Records from a data collection:
----

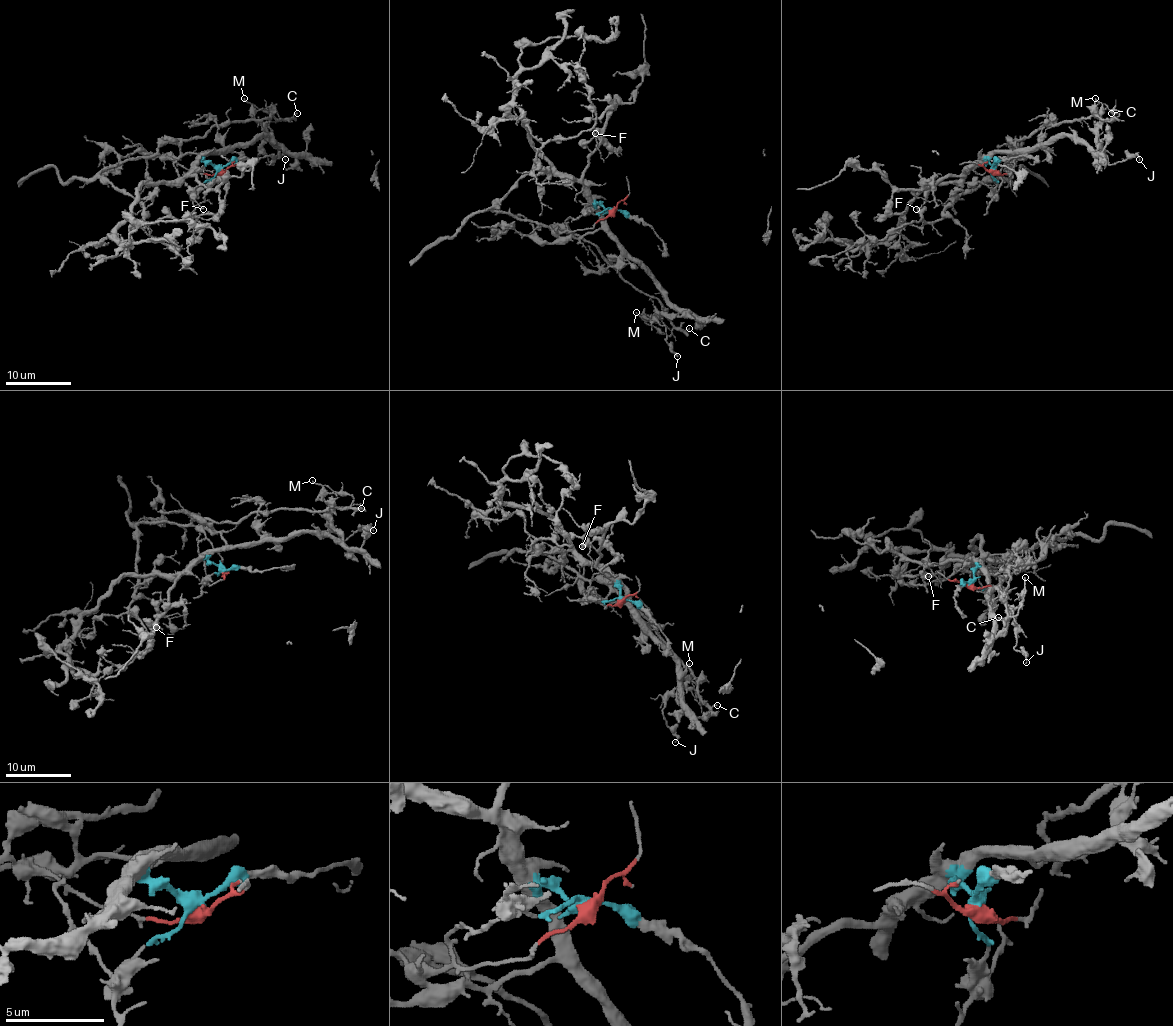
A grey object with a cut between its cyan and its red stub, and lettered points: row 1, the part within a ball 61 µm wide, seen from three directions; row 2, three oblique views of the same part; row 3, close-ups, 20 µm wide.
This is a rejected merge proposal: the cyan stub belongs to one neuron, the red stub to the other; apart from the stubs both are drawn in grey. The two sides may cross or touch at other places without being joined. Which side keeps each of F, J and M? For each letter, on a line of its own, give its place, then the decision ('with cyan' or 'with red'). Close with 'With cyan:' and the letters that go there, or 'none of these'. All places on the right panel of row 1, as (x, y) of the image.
F: (916, 209) | with cyan
J: (1139, 159) | with cyan
M: (1095, 98) | with cyan
With cyan: F, J, M

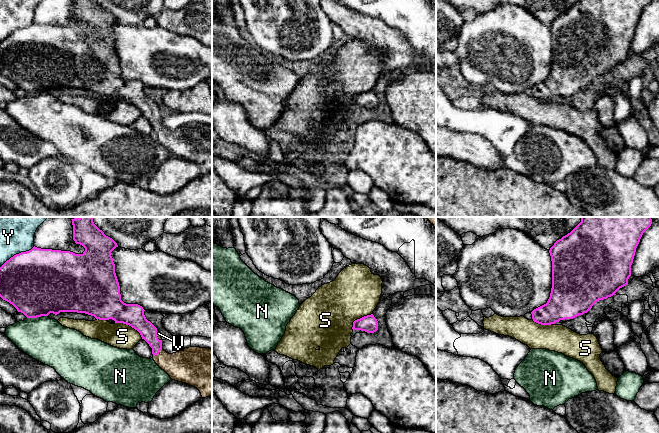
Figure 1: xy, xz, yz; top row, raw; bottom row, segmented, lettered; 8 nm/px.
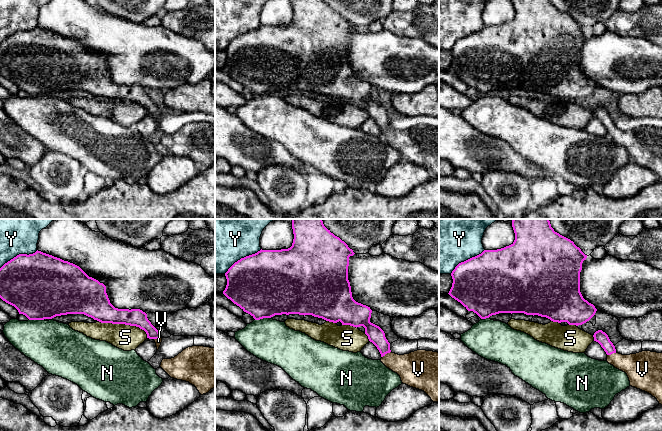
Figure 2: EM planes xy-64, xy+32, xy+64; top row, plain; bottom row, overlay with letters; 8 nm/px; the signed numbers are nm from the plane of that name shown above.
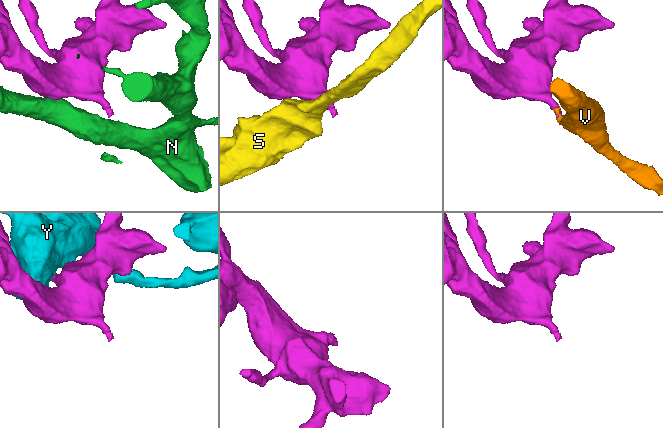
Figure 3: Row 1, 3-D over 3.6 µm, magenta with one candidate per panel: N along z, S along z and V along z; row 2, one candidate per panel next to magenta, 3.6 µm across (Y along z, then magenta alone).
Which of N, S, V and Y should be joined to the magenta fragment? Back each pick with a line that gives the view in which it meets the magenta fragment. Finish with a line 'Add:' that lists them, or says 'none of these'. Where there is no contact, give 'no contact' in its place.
V: contact in xy
Add: V

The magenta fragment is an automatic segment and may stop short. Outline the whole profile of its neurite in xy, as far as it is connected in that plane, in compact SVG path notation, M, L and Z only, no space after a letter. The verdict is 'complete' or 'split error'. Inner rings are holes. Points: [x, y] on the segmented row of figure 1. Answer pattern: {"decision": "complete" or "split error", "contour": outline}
{"decision": "split error", "contour": "M79 217L71 220L73 240L76 244L82 245L85 251L82 254L75 254L70 251L41 249L34 246L29 251L14 255L0 267L0 297L12 304L27 318L48 316L50 313L57 315L60 312L77 312L94 316L99 320L112 319L115 323L129 325L137 330L142 339L149 344L152 348L153 360L172 380L197 388L202 398L212 396L212 349L189 347L173 354L164 351L160 332L146 319L143 307L138 304L126 304L121 300L120 286L111 256L111 252L118 247L117 243L94 224L92 217Z"}

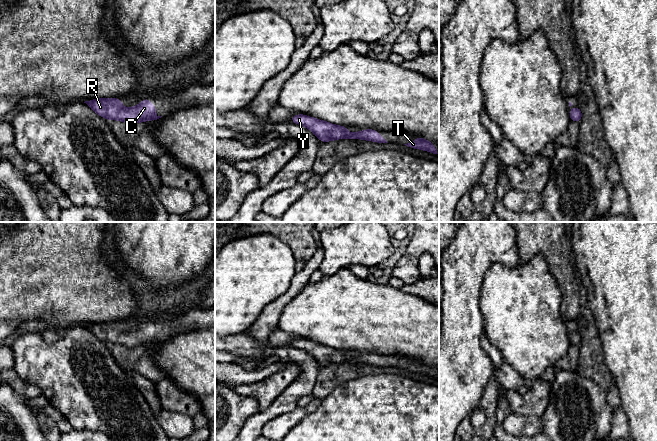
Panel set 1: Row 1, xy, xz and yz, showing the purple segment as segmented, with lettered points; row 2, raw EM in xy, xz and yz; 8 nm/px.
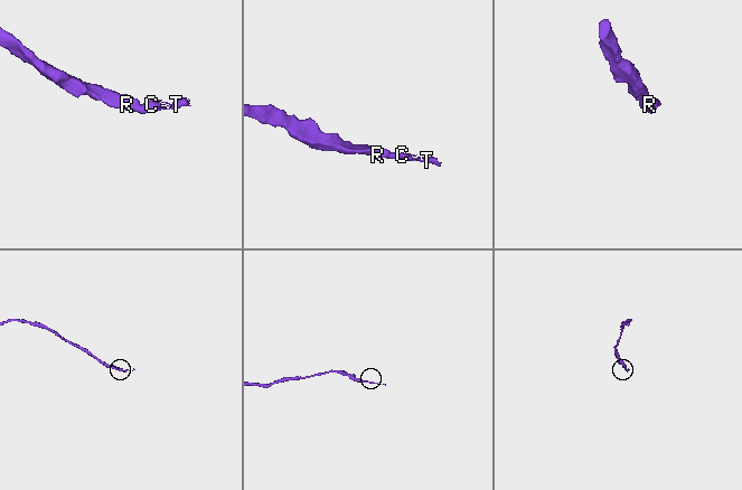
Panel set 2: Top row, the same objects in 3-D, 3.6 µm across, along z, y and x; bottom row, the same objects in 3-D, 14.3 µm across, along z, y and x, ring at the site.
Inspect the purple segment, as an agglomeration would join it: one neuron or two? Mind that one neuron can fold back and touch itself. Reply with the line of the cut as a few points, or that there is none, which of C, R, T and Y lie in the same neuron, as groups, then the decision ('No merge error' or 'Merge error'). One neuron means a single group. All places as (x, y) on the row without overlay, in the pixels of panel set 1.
No split. Groups: C R T Y. No merge error

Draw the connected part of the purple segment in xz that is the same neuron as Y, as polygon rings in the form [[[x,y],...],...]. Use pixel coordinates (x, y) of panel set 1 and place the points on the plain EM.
[[[303,338],[292,340],[289,344],[308,352],[319,362],[321,366],[352,362],[369,364],[377,367],[388,367],[377,355],[374,355],[373,353],[348,357],[346,350],[337,350]]]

----

— The problem —
Copy the lines above exactly, starting with the line that contains "Which of N, S, V" and ending with the line that contains "Panel set 2: Top", and leave out any pictures.

— Response to this task —
Which of N, S, V and Y should be joined to the magenta fragment? Back each pick with a line that gives the view in which it meets the magenta fragment. Finish with a line 'Add:' that lists them, or says 'none of these'. Where there is no contact, give 'no contact' in its place.
V: contact in xy
Add: V

The magenta fragment is an automatic segment and may stop short. Outline the whole profile of its neurite in xy, as far as it is connected in that plane, in compact SVG path notation, M, L and Z only, no space after a letter. The verdict is 'complete' or 'split error'. Inner rings are holes. Points: [x, y] on the segmented row of figure 1. Answer pattern: {"decision": "complete" or "split error", "contour": outline}
{"decision": "split error", "contour": "M79 217L71 220L73 240L76 244L82 245L85 251L82 254L75 254L70 251L41 249L34 246L29 251L14 255L0 267L0 297L12 304L27 318L48 316L50 313L57 315L60 312L77 312L94 316L99 320L112 319L115 323L129 325L137 330L142 339L149 344L152 348L153 360L172 380L197 388L202 398L212 396L212 349L189 347L173 354L164 351L160 332L146 319L143 307L138 304L126 304L121 300L120 286L111 256L111 252L118 247L117 243L94 224L92 217Z"}

Panel set 1: Row 1, xy, xz and yz, showing the purple segment as segmented, with lettered points; row 2, raw EM in xy, xz and yz; 8 nm/px.
Panel set 2: Top row, the same objects in 3-D, 3.6 µm across, along z, y and x; bottom row, the same objects in 3-D, 14.3 µm across, along z, y and x, ring at the site.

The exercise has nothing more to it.